#### [Action item]
Would you copy all lines in the data that contain the word "Capacitors"?

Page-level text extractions
◆ ◆ ◆

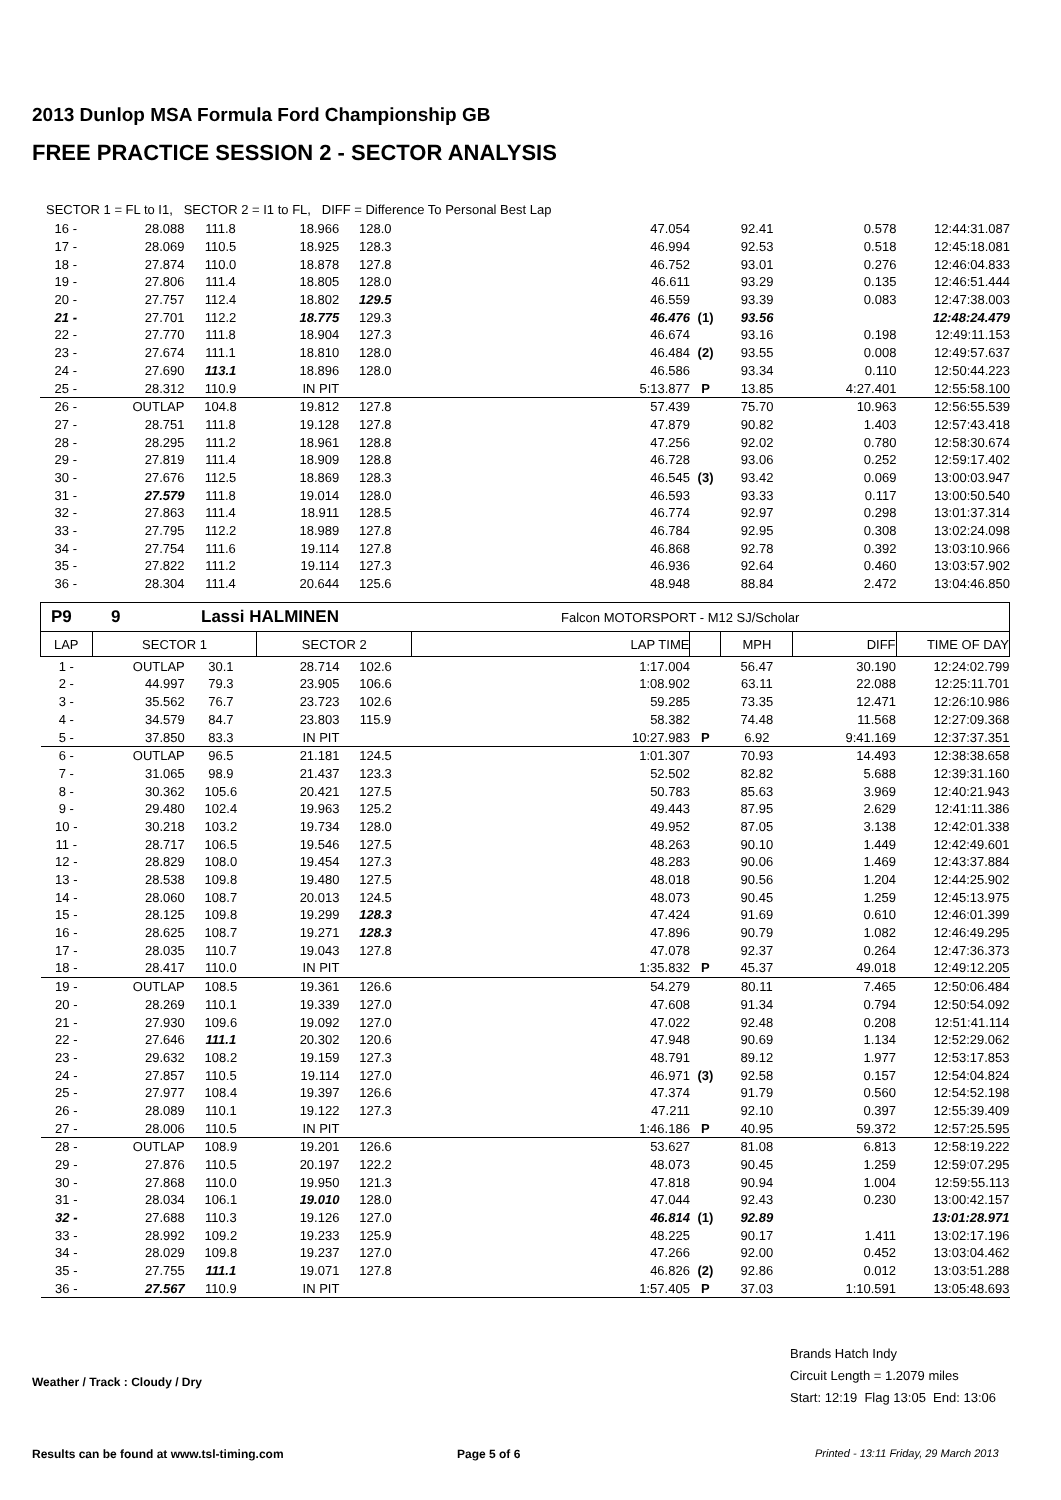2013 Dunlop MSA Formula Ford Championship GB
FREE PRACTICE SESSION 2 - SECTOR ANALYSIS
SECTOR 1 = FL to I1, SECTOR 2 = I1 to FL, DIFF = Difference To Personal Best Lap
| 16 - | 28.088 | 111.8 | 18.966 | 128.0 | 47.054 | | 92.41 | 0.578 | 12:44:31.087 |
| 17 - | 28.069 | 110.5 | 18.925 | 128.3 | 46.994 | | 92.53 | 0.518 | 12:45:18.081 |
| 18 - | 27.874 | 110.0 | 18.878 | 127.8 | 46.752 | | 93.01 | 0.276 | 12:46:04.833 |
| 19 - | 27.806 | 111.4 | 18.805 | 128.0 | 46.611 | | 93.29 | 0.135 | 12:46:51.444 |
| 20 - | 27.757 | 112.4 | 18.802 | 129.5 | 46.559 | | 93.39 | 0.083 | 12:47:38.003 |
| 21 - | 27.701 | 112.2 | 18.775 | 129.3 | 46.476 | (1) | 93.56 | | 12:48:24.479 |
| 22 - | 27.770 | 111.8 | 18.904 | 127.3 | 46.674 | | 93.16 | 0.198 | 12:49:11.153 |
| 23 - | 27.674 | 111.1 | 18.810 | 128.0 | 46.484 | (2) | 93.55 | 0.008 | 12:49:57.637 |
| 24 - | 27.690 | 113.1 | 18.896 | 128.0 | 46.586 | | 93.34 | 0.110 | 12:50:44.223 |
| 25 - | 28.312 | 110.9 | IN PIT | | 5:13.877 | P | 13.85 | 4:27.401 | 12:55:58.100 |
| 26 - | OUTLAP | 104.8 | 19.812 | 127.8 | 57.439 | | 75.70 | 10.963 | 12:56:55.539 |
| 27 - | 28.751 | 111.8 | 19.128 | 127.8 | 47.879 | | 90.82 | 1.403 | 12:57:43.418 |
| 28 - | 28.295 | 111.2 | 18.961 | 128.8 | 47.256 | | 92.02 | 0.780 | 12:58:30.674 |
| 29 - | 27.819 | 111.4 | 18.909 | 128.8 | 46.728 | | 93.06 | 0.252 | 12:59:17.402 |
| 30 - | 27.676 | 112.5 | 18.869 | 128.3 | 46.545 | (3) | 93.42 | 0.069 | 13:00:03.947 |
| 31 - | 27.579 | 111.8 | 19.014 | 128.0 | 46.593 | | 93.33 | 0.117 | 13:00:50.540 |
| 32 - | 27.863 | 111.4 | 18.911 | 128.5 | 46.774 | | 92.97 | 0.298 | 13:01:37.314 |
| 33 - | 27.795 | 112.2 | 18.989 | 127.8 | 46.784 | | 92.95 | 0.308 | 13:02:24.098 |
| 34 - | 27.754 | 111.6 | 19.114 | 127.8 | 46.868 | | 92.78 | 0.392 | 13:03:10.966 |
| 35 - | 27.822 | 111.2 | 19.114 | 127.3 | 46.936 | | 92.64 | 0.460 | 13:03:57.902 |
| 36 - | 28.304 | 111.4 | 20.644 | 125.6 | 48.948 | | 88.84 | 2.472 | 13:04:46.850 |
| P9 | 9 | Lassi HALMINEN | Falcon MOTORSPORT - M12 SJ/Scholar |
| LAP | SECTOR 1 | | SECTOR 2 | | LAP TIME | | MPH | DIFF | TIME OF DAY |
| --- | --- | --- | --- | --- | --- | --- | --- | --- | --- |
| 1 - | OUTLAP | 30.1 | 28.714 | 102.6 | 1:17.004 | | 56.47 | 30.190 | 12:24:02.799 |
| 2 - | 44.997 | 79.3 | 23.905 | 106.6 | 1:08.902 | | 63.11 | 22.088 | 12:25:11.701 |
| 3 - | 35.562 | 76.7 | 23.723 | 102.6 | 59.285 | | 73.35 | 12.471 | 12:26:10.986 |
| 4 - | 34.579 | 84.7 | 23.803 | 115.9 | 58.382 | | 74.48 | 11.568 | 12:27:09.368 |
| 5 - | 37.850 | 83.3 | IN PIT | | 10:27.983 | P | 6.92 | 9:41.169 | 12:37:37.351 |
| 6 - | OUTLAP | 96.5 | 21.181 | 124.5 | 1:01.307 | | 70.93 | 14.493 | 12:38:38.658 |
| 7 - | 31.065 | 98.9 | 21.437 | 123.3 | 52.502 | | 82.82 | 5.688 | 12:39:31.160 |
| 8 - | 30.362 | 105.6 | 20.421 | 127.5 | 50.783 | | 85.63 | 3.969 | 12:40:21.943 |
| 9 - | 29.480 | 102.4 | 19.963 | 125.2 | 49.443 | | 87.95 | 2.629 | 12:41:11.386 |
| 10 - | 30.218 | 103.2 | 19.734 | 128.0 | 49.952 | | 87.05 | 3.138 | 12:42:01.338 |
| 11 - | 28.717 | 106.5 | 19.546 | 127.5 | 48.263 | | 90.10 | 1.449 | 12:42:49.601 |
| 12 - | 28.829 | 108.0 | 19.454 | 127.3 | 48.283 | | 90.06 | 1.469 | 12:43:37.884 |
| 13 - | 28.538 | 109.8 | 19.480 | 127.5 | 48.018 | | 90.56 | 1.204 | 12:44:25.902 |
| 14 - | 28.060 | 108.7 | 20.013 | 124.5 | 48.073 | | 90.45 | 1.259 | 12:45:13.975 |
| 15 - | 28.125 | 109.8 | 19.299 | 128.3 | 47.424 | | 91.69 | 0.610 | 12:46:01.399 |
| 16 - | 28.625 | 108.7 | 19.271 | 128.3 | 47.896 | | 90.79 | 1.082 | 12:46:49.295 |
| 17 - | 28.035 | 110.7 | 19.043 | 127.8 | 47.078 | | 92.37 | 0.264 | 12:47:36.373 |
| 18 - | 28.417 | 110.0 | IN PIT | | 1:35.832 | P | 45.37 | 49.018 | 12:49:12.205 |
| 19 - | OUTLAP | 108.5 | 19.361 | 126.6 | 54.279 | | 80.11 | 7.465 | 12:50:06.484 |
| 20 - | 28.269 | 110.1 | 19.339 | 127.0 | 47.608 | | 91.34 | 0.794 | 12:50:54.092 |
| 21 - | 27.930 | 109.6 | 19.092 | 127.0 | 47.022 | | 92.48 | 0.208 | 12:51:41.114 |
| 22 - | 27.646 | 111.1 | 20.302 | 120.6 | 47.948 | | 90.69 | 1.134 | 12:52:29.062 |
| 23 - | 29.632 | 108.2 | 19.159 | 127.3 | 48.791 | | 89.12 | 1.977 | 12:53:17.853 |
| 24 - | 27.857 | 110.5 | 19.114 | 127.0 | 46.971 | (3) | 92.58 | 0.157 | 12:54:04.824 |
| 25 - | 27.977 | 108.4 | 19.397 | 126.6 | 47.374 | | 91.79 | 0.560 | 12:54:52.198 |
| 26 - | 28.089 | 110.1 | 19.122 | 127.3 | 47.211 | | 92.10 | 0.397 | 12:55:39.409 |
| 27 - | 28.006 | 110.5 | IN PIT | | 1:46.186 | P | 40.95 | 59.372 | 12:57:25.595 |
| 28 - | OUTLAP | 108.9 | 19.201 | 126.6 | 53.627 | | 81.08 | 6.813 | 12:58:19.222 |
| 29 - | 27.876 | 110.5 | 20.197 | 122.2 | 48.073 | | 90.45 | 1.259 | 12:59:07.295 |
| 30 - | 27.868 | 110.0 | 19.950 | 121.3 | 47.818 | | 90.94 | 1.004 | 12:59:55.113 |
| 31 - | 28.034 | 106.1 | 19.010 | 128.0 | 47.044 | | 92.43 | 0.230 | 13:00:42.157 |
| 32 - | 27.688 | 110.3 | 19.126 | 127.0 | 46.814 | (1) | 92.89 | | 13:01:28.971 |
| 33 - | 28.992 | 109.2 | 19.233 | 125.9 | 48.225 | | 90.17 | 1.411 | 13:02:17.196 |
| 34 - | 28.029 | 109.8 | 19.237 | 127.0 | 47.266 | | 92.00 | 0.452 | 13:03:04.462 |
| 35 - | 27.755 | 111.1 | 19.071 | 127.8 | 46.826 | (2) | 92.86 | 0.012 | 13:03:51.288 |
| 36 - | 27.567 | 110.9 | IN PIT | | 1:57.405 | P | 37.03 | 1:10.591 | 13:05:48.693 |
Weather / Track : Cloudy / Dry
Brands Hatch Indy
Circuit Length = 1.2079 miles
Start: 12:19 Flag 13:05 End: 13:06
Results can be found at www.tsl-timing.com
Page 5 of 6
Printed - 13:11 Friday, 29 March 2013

◆ ◆ ◆

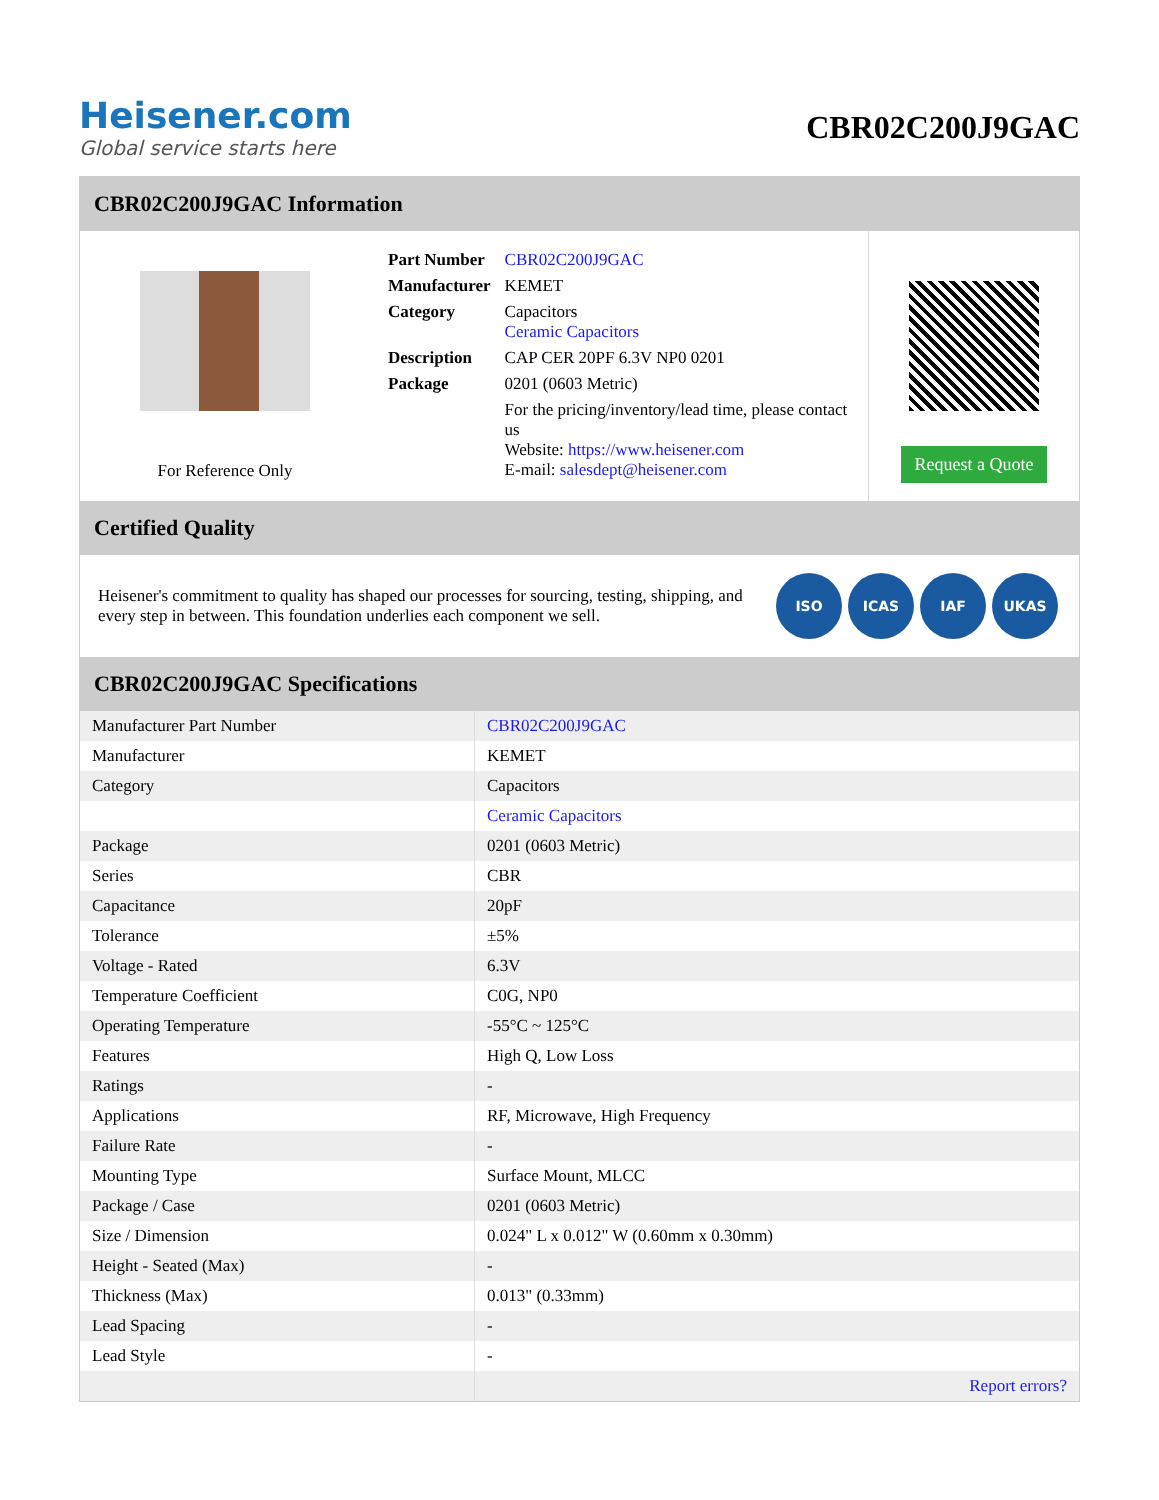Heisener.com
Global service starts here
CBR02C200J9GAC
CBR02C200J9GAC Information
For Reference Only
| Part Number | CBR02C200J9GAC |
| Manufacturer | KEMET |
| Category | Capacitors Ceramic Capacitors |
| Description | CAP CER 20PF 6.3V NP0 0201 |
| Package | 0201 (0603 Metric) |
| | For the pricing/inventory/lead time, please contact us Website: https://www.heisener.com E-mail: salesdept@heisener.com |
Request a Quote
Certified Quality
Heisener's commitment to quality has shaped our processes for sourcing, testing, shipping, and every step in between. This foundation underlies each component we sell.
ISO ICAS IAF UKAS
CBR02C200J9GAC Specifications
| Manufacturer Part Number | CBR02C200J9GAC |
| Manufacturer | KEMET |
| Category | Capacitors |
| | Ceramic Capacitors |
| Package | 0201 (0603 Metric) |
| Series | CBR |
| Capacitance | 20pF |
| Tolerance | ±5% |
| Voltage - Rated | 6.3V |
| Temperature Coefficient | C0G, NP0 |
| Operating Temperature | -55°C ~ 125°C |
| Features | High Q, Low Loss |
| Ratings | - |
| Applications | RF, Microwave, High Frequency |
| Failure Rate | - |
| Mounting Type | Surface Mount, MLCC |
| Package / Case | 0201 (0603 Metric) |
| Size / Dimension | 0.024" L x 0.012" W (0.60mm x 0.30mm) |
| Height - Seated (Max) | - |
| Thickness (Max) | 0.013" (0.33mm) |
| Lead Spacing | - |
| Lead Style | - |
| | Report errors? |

◆ ◆ ◆

#### [Written answer]
| Category | Capacitors Ceramic Capacitors |
| Category | Capacitors |
| | Ceramic Capacitors |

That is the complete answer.